Masalah besar pertama yang harus dihadapinya adalah dituntut mempertahankan supremasi juara di SEA Games Myanmar, akhir tahun ini. Roy Suryo juga dituntut menyelesaikan dualisme di tubuh Persatuan Sepak bola Seluruh Indonesia (PSSI) yang diberi batas sampai 30 Maret 2013 oleh FIFA, badan otoritas sepak bola dunia. Kalau gagal mengatasinya, Indonesia akan terkena sanksi, dan dicoret dari kualifikasi Piala Dunia dan Piala Asia. Ditambah lagi megaproyek Hambalang yang menyisakan masalah panjang di kementeriannya.
Namun, ia tak ciut nyali. Saat akhirnya menerima tugas sebagai Menteri Pemuda dan Olahraga, anggota Komisi Pertahanan Dewan Perwakilan Rakyat ini bertekad merealisasikan misinya. "Setiap bidang olahraga akan saya online-kan biar kemajuannya bisa dikawal," katanya ketika di wawancara Heru Triyono, Arie Firdaus, dan fotografer Wisnu Agung Prasetyo dari Tempo, di Perumahan Bank Mandiri Bumi Slipi, Jakarta Barat, semalam sebelum pelantikan, Senin lalu.
Anda dipilih menjadi Menteri Pemuda dan Olahraga, padahal Anda tak banyak pengalaman di olah raga maupun kepemudaan. Modal Anda apa?
Anda betul. Saya tidak mengerti sama sekali tentang olahraga. Saya juga tidak mengerti apa alasan utama dipilih oleh Presiden. Bisa jadi, gara-gara kumis ini. Atau mungkin saya beruntung saja ketiban rejeki jadi menteri (tertawa). Tetapi, saya dapat cerita dari Pak Sudi Silalahi (Menteri Sekretaris Negara). Saat menelepon saya, telepon dia di-loudspeaker di depan Presiden. Kalau calon lain, langsung bilang terima kasih Pak, atau siap saya terima, atau malah cerita panjang tentang olahraga Indonesia. Kalau saya malah menolak. Karena memang saya tidak bisa olahraga. Saya tidak mau pakai topeng. Mungkin kejujuran itu yang menjadi pertimbangan Presiden.
Anda sudah menolak, tetapi kenapa tetap bersedia?

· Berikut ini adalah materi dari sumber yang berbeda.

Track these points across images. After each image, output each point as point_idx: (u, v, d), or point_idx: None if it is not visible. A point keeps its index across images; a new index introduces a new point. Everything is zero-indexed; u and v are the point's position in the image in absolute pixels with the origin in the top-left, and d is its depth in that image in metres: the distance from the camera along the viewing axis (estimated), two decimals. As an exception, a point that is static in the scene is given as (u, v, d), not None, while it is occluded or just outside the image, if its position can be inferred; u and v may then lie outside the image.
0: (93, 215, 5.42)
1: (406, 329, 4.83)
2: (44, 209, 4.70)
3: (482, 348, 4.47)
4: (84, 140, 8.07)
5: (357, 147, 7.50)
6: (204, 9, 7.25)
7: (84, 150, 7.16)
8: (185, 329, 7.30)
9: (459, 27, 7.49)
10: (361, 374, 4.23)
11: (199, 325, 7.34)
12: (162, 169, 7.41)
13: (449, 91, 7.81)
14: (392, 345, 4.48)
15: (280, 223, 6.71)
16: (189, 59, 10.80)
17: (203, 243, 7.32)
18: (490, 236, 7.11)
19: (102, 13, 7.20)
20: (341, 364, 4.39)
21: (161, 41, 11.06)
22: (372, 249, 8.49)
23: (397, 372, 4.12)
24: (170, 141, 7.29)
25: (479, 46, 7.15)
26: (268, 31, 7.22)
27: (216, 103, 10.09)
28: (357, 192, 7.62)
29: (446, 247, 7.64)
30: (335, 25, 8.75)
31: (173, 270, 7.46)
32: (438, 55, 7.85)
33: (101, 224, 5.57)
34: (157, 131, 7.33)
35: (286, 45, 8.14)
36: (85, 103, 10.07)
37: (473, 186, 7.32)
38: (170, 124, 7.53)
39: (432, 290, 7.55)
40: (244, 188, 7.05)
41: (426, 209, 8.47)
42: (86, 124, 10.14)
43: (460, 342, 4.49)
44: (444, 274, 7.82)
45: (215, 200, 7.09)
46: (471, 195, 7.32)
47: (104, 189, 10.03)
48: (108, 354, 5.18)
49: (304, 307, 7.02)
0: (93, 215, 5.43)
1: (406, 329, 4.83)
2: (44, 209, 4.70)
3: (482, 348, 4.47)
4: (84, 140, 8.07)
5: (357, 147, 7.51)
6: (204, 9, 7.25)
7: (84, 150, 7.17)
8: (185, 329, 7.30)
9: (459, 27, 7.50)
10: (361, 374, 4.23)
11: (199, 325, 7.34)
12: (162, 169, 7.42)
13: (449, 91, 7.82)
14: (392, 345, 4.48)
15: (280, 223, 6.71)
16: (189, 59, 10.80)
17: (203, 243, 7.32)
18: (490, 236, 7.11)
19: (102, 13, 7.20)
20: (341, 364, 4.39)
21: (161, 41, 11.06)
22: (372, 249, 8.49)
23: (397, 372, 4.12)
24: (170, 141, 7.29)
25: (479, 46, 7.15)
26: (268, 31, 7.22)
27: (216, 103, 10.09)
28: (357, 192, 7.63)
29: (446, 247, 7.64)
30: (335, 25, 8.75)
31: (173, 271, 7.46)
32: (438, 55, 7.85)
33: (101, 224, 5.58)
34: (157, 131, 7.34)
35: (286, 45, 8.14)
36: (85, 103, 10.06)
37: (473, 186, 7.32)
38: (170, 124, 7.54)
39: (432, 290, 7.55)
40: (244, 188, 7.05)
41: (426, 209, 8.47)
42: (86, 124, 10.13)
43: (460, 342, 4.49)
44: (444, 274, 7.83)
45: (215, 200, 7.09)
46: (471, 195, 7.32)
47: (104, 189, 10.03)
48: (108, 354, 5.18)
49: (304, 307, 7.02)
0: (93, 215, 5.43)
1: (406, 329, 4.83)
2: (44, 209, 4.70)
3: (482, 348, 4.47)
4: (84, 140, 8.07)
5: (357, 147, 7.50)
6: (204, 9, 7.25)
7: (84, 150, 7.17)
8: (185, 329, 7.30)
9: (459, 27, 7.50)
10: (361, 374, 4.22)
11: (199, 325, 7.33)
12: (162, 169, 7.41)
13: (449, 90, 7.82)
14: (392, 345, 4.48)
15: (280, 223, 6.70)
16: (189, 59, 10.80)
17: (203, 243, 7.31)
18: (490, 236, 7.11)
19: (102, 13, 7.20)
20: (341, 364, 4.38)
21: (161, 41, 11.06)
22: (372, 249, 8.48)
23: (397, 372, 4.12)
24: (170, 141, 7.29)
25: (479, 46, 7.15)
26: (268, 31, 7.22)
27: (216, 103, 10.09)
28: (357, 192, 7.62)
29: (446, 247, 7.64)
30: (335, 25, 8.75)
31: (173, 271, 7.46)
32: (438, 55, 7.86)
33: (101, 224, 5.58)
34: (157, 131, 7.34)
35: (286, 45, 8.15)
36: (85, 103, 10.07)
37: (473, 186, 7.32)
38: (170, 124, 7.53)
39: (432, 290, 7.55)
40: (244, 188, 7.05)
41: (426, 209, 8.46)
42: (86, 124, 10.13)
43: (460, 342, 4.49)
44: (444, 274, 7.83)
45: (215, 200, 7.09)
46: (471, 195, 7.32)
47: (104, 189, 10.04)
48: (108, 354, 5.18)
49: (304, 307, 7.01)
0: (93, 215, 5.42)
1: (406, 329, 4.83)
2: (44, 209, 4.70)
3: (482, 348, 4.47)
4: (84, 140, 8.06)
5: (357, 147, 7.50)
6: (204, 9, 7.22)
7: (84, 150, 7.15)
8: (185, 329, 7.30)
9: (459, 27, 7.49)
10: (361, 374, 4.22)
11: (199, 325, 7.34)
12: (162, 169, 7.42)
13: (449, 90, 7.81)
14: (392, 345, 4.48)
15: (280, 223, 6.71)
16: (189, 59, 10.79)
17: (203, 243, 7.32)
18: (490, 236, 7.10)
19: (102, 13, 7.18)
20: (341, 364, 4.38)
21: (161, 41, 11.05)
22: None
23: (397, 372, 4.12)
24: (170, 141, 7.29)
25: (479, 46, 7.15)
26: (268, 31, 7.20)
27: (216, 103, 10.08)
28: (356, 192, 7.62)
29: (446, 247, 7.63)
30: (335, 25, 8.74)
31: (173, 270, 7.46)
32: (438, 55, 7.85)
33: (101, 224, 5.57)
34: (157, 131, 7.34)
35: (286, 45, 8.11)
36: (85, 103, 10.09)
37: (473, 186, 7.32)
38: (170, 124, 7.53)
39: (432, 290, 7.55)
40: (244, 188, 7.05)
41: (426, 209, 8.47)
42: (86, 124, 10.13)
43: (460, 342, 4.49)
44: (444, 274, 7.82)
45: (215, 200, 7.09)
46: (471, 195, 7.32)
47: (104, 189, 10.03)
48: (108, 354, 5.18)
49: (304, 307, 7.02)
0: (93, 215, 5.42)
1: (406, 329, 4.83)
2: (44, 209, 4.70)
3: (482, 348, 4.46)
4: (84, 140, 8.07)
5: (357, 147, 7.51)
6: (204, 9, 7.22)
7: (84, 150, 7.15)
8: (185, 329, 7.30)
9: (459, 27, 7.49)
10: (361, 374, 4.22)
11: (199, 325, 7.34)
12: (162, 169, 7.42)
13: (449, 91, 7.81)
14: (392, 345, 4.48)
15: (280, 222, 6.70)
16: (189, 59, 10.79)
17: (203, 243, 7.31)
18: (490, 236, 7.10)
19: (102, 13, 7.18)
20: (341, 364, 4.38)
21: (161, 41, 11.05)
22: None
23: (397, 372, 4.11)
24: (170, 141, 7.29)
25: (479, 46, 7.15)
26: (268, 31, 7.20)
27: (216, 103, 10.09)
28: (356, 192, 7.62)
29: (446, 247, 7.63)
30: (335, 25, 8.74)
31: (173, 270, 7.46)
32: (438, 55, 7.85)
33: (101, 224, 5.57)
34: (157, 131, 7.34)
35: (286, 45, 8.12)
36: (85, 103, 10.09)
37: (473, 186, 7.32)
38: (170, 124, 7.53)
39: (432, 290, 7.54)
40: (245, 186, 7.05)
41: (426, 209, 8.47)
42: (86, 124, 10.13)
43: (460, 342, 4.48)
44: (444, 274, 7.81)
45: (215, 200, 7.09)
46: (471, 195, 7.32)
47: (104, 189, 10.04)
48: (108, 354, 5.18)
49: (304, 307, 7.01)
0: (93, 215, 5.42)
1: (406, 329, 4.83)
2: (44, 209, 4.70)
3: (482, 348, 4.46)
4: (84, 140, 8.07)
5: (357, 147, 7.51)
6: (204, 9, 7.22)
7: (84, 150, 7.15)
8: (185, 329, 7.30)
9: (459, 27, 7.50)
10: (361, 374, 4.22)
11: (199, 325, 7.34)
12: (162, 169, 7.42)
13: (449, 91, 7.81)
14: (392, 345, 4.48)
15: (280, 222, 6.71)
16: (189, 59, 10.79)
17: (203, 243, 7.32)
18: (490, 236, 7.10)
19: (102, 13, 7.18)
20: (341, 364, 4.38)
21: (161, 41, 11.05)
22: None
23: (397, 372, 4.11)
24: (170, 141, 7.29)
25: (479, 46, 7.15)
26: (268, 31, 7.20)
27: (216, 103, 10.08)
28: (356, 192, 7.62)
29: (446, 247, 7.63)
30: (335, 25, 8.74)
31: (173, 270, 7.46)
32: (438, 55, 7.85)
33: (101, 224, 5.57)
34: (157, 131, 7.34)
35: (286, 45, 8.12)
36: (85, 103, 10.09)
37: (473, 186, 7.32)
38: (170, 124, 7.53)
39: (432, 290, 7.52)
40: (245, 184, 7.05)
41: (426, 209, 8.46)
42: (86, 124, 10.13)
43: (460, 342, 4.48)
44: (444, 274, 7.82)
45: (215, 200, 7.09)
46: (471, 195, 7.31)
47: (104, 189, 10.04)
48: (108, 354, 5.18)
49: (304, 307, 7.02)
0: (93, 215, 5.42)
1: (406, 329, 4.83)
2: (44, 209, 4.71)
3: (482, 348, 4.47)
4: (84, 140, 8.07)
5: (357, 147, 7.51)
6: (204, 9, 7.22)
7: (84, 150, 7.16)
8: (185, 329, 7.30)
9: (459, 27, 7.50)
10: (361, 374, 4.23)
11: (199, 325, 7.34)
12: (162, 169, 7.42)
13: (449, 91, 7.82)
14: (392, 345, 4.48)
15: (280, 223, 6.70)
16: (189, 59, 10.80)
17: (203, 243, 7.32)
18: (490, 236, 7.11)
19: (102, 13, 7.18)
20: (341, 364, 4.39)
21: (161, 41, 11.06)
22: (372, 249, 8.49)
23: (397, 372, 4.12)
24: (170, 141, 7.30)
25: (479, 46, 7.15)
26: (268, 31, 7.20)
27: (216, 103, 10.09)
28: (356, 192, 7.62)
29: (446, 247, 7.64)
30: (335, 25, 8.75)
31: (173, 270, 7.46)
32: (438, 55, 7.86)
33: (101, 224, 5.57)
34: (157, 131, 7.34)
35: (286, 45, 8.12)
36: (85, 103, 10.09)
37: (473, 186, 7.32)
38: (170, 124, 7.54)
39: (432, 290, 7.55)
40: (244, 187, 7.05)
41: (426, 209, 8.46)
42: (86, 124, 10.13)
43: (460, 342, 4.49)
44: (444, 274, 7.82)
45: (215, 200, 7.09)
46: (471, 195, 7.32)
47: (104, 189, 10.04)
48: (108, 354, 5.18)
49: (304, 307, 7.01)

Saya dipanggil ke Istana dua kali. Saat fit and proper test saya ditanya tentang olahraga selama dua jam. Kemudian, hasil tes itu dibacakan Presiden di depan saya. Waktu itu ada Wakil Presiden Boediono, Dipo Alam, dan Sudi Silalahi. Sisi positif saya, menurut Presiden, adalah kepribadian dan suka mengambil risiko. Saat itu, saya katakan ke Presiden, kalau ada pilihan mundur, saya akan memilih itu. Tapi Presiden langsung bilang: tidak, tidak ada pilihan. Tapi beliau mengingatkan saya jangan mengutamakan kepentingan pribadi.
Oke, mungkin Anda memang tidak paham betul soal dunia olahraga. Tapi, Anda olahraga enggak sih?
Jujur, saya tidak bisa menjawab pertanyaan Presiden saat fit and proper test: olahraganya apa mas? Karena saya memang tidak berolahraga.
Apa olahraga Anda saat muda?
Tidak ada. Justru olahraga yang mengubah hidup saya. Saya dulu pernah mencoba ikut ekstrakurikuler basket saat sekolah menengah pertama. Tapi lama-lama, porsi men-drible dan duduk di pinggir lapangan, kebanyakan duduk. Bukan karena capai, tapi karena saya tidak bisa main. Itu mengubah saya untuk memilih ekstrakurikuler elektronik. Di SMP Negeri 5 Yogyakarta, bel masuk dan istirahatnya merupakan karya saya pada 1981.
Bagaimana dengan pengalaman memimpin organisasi pemuda?
Enggak juga. Paling korps mahasiswa. Sebab itu, saya diragukan karena tidak pernah berdarah-darah memimpin organisasi. Saya dituduh dapat enaknya saja, karena langsung jadi menteri. Tapi kalau memang tidak pernah, apa harus dipernah-pernahkan?